L’Union européenne a signé deux accords de financement avec la BEI et la BERD pour soutenir le développement des énergies renouvelables et des infrastructures électriques en Tunisie. Cette enveloppe de 35,8 millions d’euros vise à rendre bancables plusieurs projets solaires structurants et à accélérer la transition énergétique du pays.
Dans le cadre de la Plateforme d’investissement de voisinage (NIP), l’Union européenne a conclu un accord de contribution de 20,4 millions d’euros avec la BERD et un second de 15,4 millions d’euros avec la BEI Global. Ces subventions sont destinées à améliorer la bancabilité de projets d’énergies renouvelables à grande échelle et à soutenir les investissements nécessaires dans les raccordements au réseau et les infrastructures de transport de l’électricité.
400 MW de capacité solaire dès la première phase
Selon la délégation de l’Union européenne en Tunisie, ces financements sont également appuyés par les garanties européennes EFSD+, afin de réduire les risques et d’attirer des cofinancements publics et privés.
Les premiers projets soutenus dans ce cadre concernent une centrale photovoltaïque de 100 MW à Sidi Bouzid, développée par Scatec et Aeolus, ainsi qu’un portefeuille solaire de 300 MW à Gafsa, porté par Qair.
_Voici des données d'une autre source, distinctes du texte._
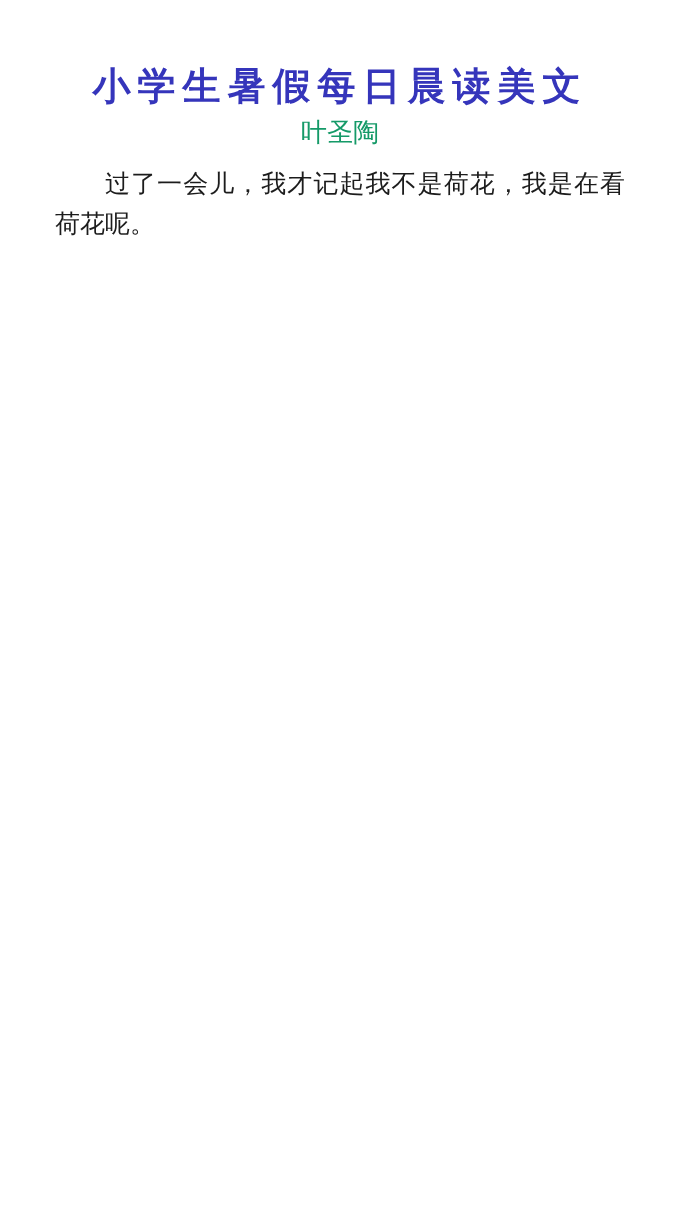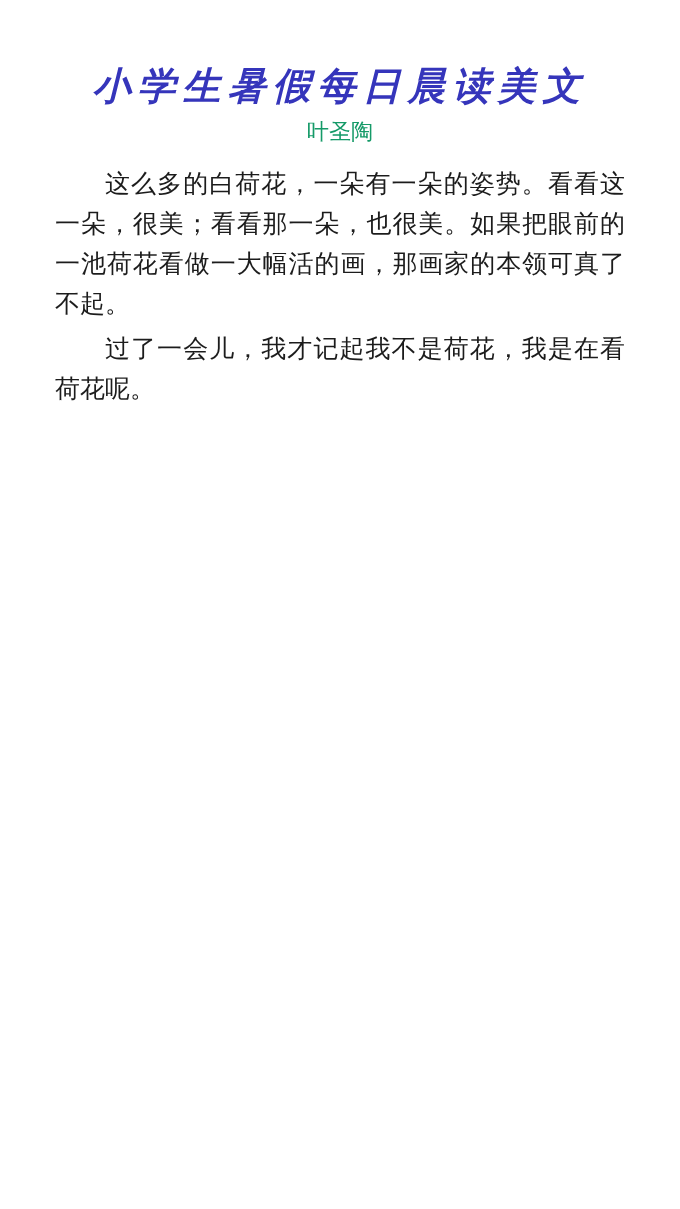--- a/index.html
+++ b/index.html
@@ -23,7 +23,6 @@
     text-align:center;
     font-family:"DejaVu Serif", serif;
     font-weight:bold;
-    font-style:italic;
     font-size:38px;
     line-height:48px;
     letter-spacing:7px;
Ensemble, ces investissements représentent 400 MW de capacité installée, appelés à jouer un rôle moteur dans la dynamique du secteur.
Les partenaires européens estiment que cette première vague de projets devrait favoriser une implication accrue du secteur privé et l’arrivée de nouveaux financements internationaux.
Des partenaires européens qui affichent leurs priorités
La Banque européenne d’investissement considère cette subvention comme un levier clé pour transformer des projets énergétiques prioritaires en investissements viables à grande échelle, en particulier dans le solaire et les infrastructures de réseau.
De son côté, l’Union européenne met en avant la cohérence de cet appui avec la stratégie énergétique nationale tunisienne, qui vise à renforcer l’autonomie énergétique du pays, soutenir une croissance durable et améliorer sa résilience climatique.
La BERD souligne, quant à elle, que la combinaison entre subventions européennes et financements bancaires permet de mobiliser des investissements massifs dans les énergies propres et de valoriser le potentiel énergétique du pays.
Un cap stratégique à l’horizon 2035
Ces accords s’inscrivent directement dans le programme tunisien de 1,7 GW d’énergies renouvelables et dans l’objectif de produire 35% de l’électricité à partir de sources renouvelables d’ici 2035, tel que prévu par le protocole d’accord UE–Tunisie sur la coopération énergétique.
L’ensemble du dispositif s’intègre dans le cadre du paquet d’investissements Afrique–Europe de Global Gateway et illustre l’approche « Équipe Europe » pour soutenir des systèmes énergétiques durables, sûrs et inclusifs.